20 Calls to Change Your Attitude
Most sourcers would rather admit their mothers wear Army boots than admit they’re afraid of the phone. This reluctance to own up to the real matter at hand only makes things worse. Admitting we’re all human is the first step in getting the help so many of us need.
You may have surmised at this point that you’re not alone. Just about every sourcer I know (including me) has dealt with these issues.
So, the very first thing you have to do is get over it. So get over it.
Next be willing to admit that you’d like to fix this troubled aspect of your existence.
The final step is to do something about it, and we’re about to embark on that process.
Realizing that everyone deals with the same simple realities of being human and that it’s really not that big of a deal and really only warrants laughing at ourselves, allows us to proceed.
The root cause of your fear, in most instances, is placing your own destiny into the hands of others.
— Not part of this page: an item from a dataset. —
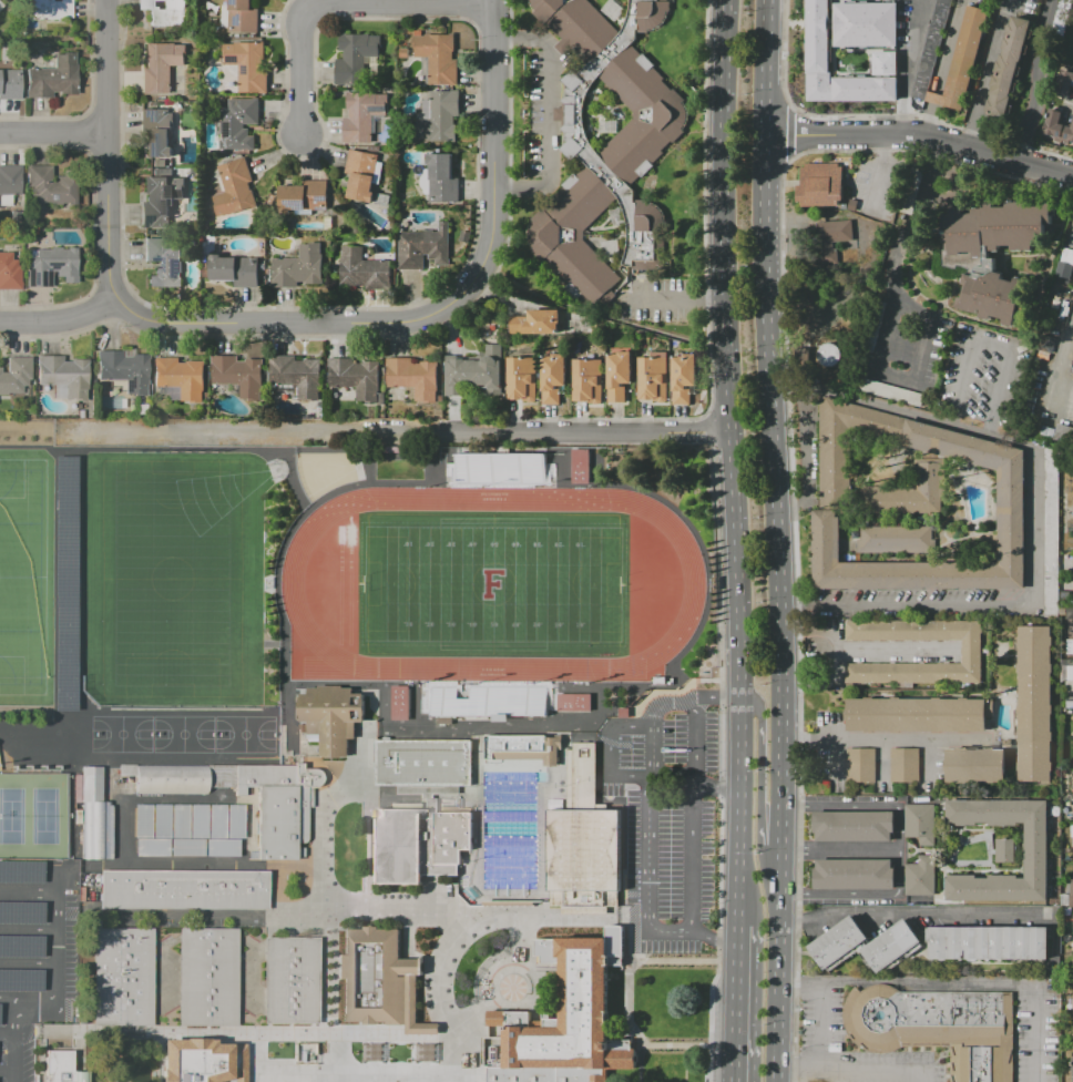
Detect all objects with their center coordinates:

It’s allowing stinkin’ thinkin’ into your game — that conversation that reroutes itself constantly through your head that tells yourself you’re a loser.
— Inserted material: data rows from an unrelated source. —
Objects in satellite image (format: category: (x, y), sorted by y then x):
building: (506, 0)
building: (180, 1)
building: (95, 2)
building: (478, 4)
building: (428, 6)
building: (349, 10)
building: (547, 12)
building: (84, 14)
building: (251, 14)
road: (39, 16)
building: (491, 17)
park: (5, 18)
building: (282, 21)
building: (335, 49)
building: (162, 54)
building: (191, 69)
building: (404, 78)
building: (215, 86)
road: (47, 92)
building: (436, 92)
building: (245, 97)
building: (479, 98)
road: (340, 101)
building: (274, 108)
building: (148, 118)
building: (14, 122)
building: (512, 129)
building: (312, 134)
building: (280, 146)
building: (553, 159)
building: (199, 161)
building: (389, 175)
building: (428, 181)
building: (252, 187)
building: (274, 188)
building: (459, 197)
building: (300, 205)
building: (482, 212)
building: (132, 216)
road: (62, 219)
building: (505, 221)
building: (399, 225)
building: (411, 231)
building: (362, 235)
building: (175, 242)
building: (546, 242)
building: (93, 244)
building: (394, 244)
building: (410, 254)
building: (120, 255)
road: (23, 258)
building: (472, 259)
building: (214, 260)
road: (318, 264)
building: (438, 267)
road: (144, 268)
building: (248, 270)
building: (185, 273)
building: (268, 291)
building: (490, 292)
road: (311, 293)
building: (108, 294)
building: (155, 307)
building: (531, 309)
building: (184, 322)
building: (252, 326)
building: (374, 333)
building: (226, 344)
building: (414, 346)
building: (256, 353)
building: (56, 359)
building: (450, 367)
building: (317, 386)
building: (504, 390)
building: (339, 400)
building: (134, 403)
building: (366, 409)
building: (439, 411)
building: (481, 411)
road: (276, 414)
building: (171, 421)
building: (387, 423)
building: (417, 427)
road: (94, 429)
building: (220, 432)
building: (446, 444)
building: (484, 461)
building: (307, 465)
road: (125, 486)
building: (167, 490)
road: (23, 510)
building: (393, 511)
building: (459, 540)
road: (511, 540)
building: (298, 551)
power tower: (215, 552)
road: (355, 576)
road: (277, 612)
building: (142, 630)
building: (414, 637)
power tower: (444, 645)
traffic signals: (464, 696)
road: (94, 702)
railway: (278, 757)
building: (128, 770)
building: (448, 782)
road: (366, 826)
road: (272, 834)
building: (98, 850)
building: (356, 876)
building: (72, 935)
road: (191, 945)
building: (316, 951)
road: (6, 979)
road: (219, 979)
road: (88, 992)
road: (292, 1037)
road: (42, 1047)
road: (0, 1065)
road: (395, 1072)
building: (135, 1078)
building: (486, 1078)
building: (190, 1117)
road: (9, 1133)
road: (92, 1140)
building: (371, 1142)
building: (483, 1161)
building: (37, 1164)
This causes the next effect of not wanting to hear the mantra from others. This, in turn, causes you to hang back in your efforts to win the prize, whatever that prize may be.
It causes you to shrink back. You allow the thought that you’ll screw things up or, worse yet, others will think less of you. Allowing this to happen stops you from achieving your goals.
Here’s the mindset you’ve got to get into: Who cares? Who cares if the Gatekeeper turns you away? She’s only one of many. It’s a good bet the next one is going to receive you warmly and help you. Stop focusing on the one who wouldn’t let you through — even she can be sidelined. There’s always a way into a company, no matter the ferociousness of the Gatekeeper. One of the signs of a great phone sourcer is this ability to go immediately around frontal resistance. You can do it and it’s not a fluke when you do!
One of the best pieces of advice I ever received online was someone who commented in a string that the word “should” should never be used (except in this instance, of course). That commenter was eminently right. “Should” thinking leads to guilt and frustration. When we think we “should” be one way or another, that we “should” do something rather than not, that another person “should” or “shouldn’t” do this or that, we set ourselves up for immense disappointment and ultimate failure.
Stop beating up on yourself. The only “should” you should be considering is that you should be kinder and gentler towards yourself. Placing too much importance on what others (may) think about us is one activity that should be jettisoned out of your backpack as soon as possible.
Here’s an exercise for getting it done. Do this today, tomorrow, or the next day, but do it soon! Make a list of 20 companies where you know the people you need to hire are already working. List out their vital info including their main phone numbers. Don’t forget to include a little preliminary research like three to five people on the inside of the company you can offer up to the Gatekeeper if she tells you she needs a name to transfer you (and some will). When the Gatekeeper answers and she tells you her name (and most of them will), repeat her name and say this:
“Hi, _________. My name is _____________. I’m trying to reach the quality department. Can you transfer me?”
See what she says/does.
If she says she needs a name, give her one and then ask her for that person’s extension so next time you don’t have to bother her. If she moves to transfer you, see if you can’t quickly subtract a little more info out of her before she sends you packing.
“Before you transfer me, can you tell me who you’re transferring me to?”
Sometimes she will tell you, and it’s usually either the administrative assistant for the department or the head of the department. Try not to sound too interested. Press a little more out of her. “In case I get disconnected can you tell me the extension?”
If you do as I said above I guarantee you about one third of your Gatekeepers will transfer you to the department after your first inquiry to be transferred. About one half will ask you for a name and transfer you to one of the names you give her. The few remaining — you won’t be able to get past on this, your first call, no matter what song and dance you offer.
While you’re doing exactly as I’ve asked you to do above, don’t sweat what you have to do next. For now, just concentrate on talking to that Gatekeeper. Don’t veer from what I said above. To say more is to say too much. To say less is to not say enough.
Concentrate on the baby steps. Ask one question at a time and answer only one question at a time. Learn what it feels like to act and succeed with my suggestion above and bask in the glory of your success.
We need to stop idling and wondering about our own right to be in a room. We need to begin acting boldly, to stride purposely up to the first person standing nearby, stick out our hands, and say, “Hi, my name is Maureen Sharib. What’s yours?” and allow that to be your calling card, your entrance ticket to the party of all parties: life.